◆ Task prompt ◆
Report every line of the entries that contains the word "lieu", copying each such line in full.

---------- Supplied data

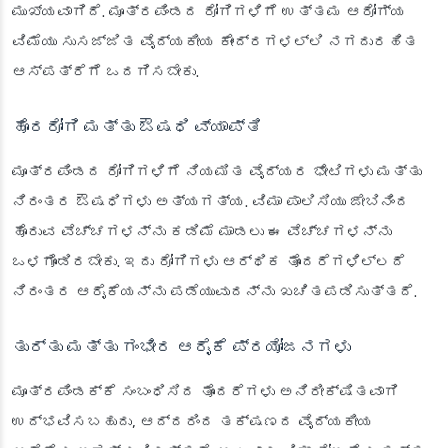
ಮುಖ್ಯವಾಗಿದೆ. ಮೂತ್ರಪಿಂಡದ ರೋಗಿಗಳಿಗೆ ಉತ್ತಮ ಆರೋಗ್ಯ
ವಿಮೆಯು ಸುಸಜ್ಜಿತ ವೈದ್ಯಕೀಯ ಕೇಂದ್ರಗಳಲ್ಲಿ ನಗದುರಹಿತ
ಆಸ್ಪತ್ರೆಗೆ ಒದಗಿಸಬೇಕು.
ಹೊರರೋಗಿ ಮತ್ತು ಔಷಧಿ ವ್ಯಾಪ್ತಿ
ಮೂತ್ರಪಿಂಡದ ರೋಗಿಗಳಿಗೆ ನಿಯಮಿತ ವೈದ್ಯರ ಭೇಟಿಗಳು ಮತ್ತು
ನಿರಂತರ ಔಷಧಿಗಳು ಅತ್ಯಗತ್ಯ. ವಿಮಾ ಪಾಲಿಸಿಯು ಜೇಬಿನಿಂದ
ಹೊರುವ ವೆಚ್ಚಗಳನ್ನು ಕಡಿಮೆ ಮಾಡಲು ಈ ವೆಚ್ಚಗಳನ್ನು
ಒಳಗೊಂಡಿರಬೇಕು. ಇದು ರೋಗಿಗಳು ಆರ್ಥಿಕ ತೊಂದರೆಗಳಿಲ್ಲದೆ
ನಿರಂತರ ಆರೈಕೆಯನ್ನು ಪಡೆಯುವುದನ್ನು ಖಚಿತಪಡಿಸುತ್ತದೆ.
ತುರ್ತು ಮತ್ತು ಗಂಭೀರ ಆರೈಕೆ ಪ್ರಯೋಜನಗಳು
ಮೂತ್ರಪಿಂಡಕ್ಕೆ ಸಂಬಂಧಿಸಿದ ತೊಂದರೆಗಳು ಅನಿರೀಕ್ಷಿತವಾಗಿ
ಉದ್ಭವಿಸಬಹುದು, ಆದ್ದರಿಂದ ತಕ್ಷಣದ ವೈದ್ಯಕೀಯ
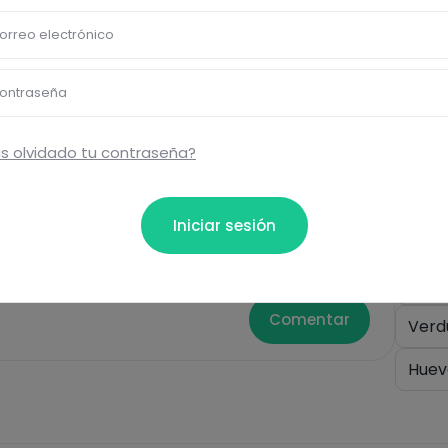
Pásate al PLUS
orreo electrónico
ontraseña
s olvidado tu contraseña?
Eti
Iniciar sesión
Cen
ta...
Sin g
Comentar
Verd
Huev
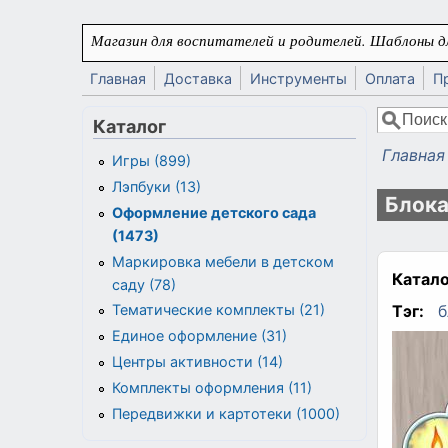
Перейти к основному содержанию
Магазин для воспитателей и родителей. Шаблоны дл
Главная
Доставка
Инструменты
Оплата
П
Поиск
Каталог
Форма
Главная
Игры (899)
Вы здес
Лэпбуки (13)
Блока
Оформление детского сада
(1473)
Маркировка мебели в детском
Катало
саду (78)
Тэг:
б
Тематические комплекты (21)
Единое оформление (31)
Центры активности (14)
Комплекты оформления (11)
Передвижки и картотеки (1000)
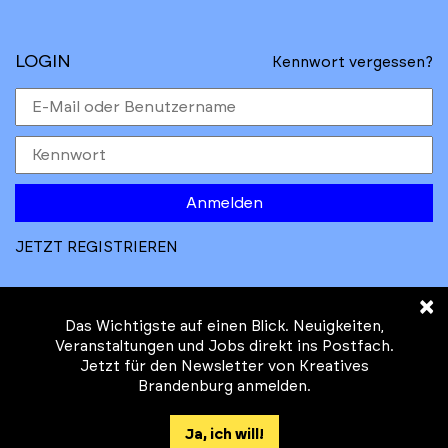
LOGIN
Kennwort vergessen?
Anmelden
JETZT REGISTRIEREN
×
Das Wichtigste auf einen Blick. Neuigkeiten,
Veranstaltungen und Jobs direkt ins Postfach.
Jetzt für den Newsletter von Kreatives
© Kreatives Brandenburg im Auftrag des
Brandenburg anmelden.
Ministeriums für
Wirtschaft, Arbeit, Energie und
Ja, ich will!
Klimaschutz des Landes Brandenburg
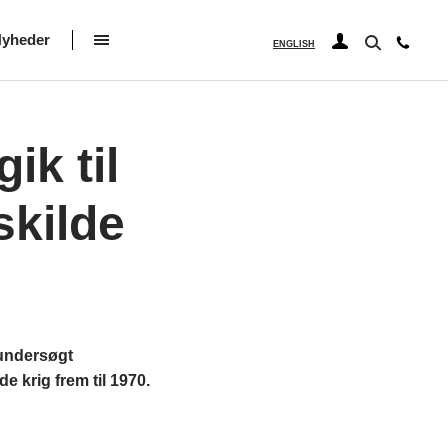
yheder
ENGLISH
ik til
skilde
 undersøgt
 krig frem til 1970.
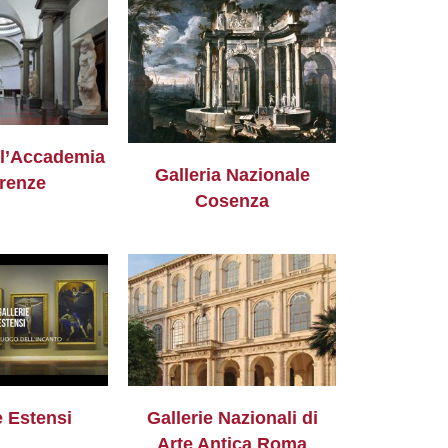
ll’Accademia
Galleria Nazionale
irenze
Cosenza
e Estensi
Gallerie Nazionali di
Arte Antica Roma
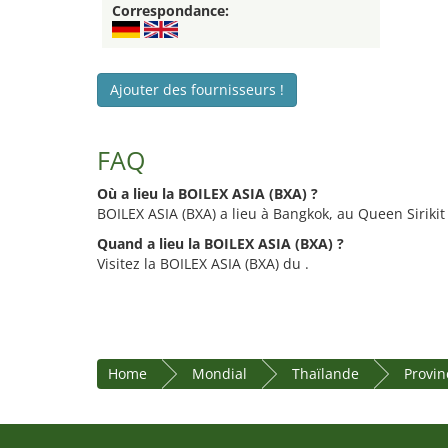
Correspondance:
Ajouter des fournisseurs !
FAQ
Où a lieu la BOILEX ASIA (BXA) ?
BOILEX ASIA (BXA) a lieu à Bangkok, au Queen Siriki
Quand a lieu la BOILEX ASIA (BXA) ?
Visitez la BOILEX ASIA (BXA) du .
Home
Mondial
Thaïlande
Provin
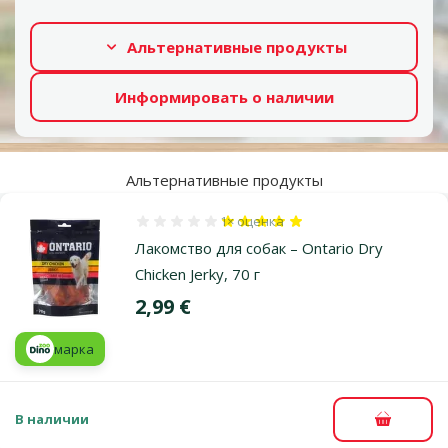
Альтернативные продукты
Информировать о наличии
Альтернативные продукты
1×
оценка
Оценка 100%, количество оценок: 1
Лакомство для собак – Ontario Dry
Chicken Jerky, 70 г
Цена
2,99 €
марка
В наличии
В корзи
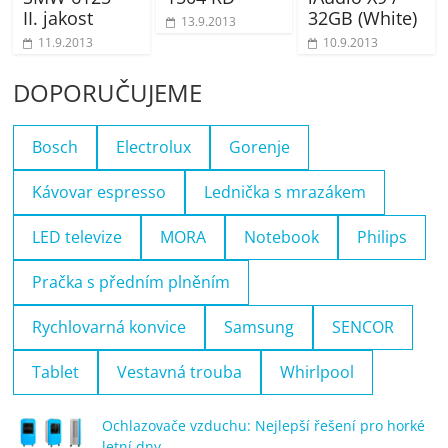
II. jakost
32GB (White)
13.9.2013
11.9.2013
10.9.2013
DOPORUČUJEME
Bosch
Electrolux
Gorenje
Kávovar espresso
Lednička s mrazákem
LED televize
MORA
Notebook
Philips
Pračka s předním plněním
Rychlovarná konvice
Samsung
SENCOR
Tablet
Vestavná trouba
Whirlpool
Ochlazovače vzduchu: Nejlepší řešení pro horké
letní dny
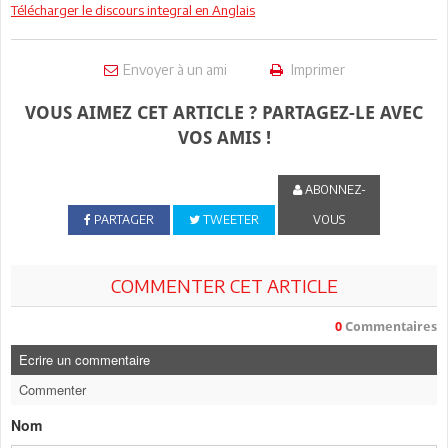
Télécharger le discours integral en Anglais
Envoyer à un ami
Imprimer
VOUS AIMEZ CET ARTICLE ? PARTAGEZ-LE AVEC
VOS AMIS !
ABONNEZ-
PARTAGER
TWEETER
VOUS
COMMENTER CET ARTICLE
0
Commentaires
Ecrire un commentaire
Commenter
Nom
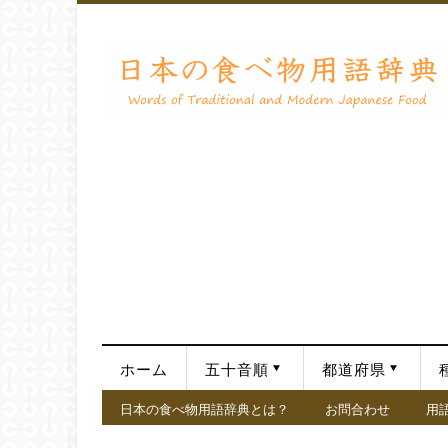
ホーム
五十音順
都道府県
日本の食べ物用語辞典とは？
お問合わせ
用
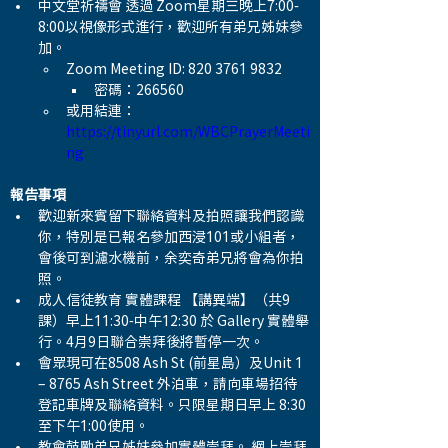
中文堂祈禱會 透過 Zoom星期三晚上7:00-
8:00以視像形式進行，歡迎所有弟兄姊妹參
加。
Zoom Meeting ID: 820 3761 9832
密碼：266560
或用結連：
https://tinyurl.com/WBCPrayerMeeti
ng
報告事項
歡迎新來賓留下聯絡資料及拍照讓我們認識
你，特別是已報名參加西浸101或小組者，
會後可到濾水機前，余奕奇弟兄將會為你拍
照。
成人信徒教育 實體課程 【講異端】（共9
課）早上11:30-中午12:30 於 Gallery 實體舉
行。4月9日聯合崇拜後將暫停一次。
會眾現可在8508 Ash St (前星島）及Unit 1 
– 8765 Ash Street 外泊車，請向車場招待
登記車牌及聯絡資料。只限星期日早上 8:30 
至下午1:00使用。
教會鼓勵弟兄姊妹參加實體崇拜。 網上崇拜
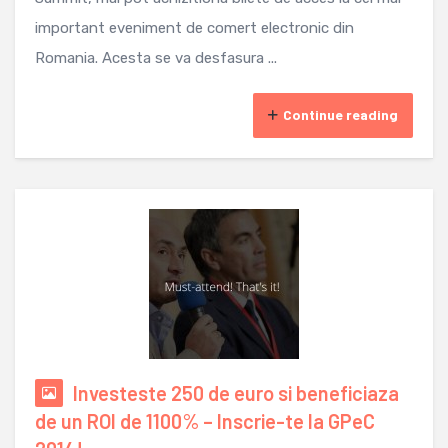
important eveniment de comert electronic din
Romania. Acesta se va desfasura ...
Continue reading
Investeste 250 de euro si beneficiaza
de un ROI de 1100% – Inscrie-te la GPeC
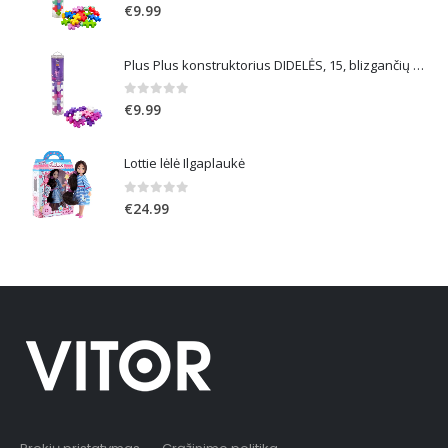
0
out of 5
€
9.99
Plus Plus konstruktorius DIDELĖS, 15, blizgančių spalvų
0
out of 5
€
9.99
Lottie lėlė Ilgaplaukė
0
out of 5
€
24.99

--------------------

◆ Answer to this problem ◆
Où a lieu la BOILEX ASIA (BXA) ?
BOILEX ASIA (BXA) a lieu à Bangkok, au Queen Siriki
Quand a lieu la BOILEX ASIA (BXA) ?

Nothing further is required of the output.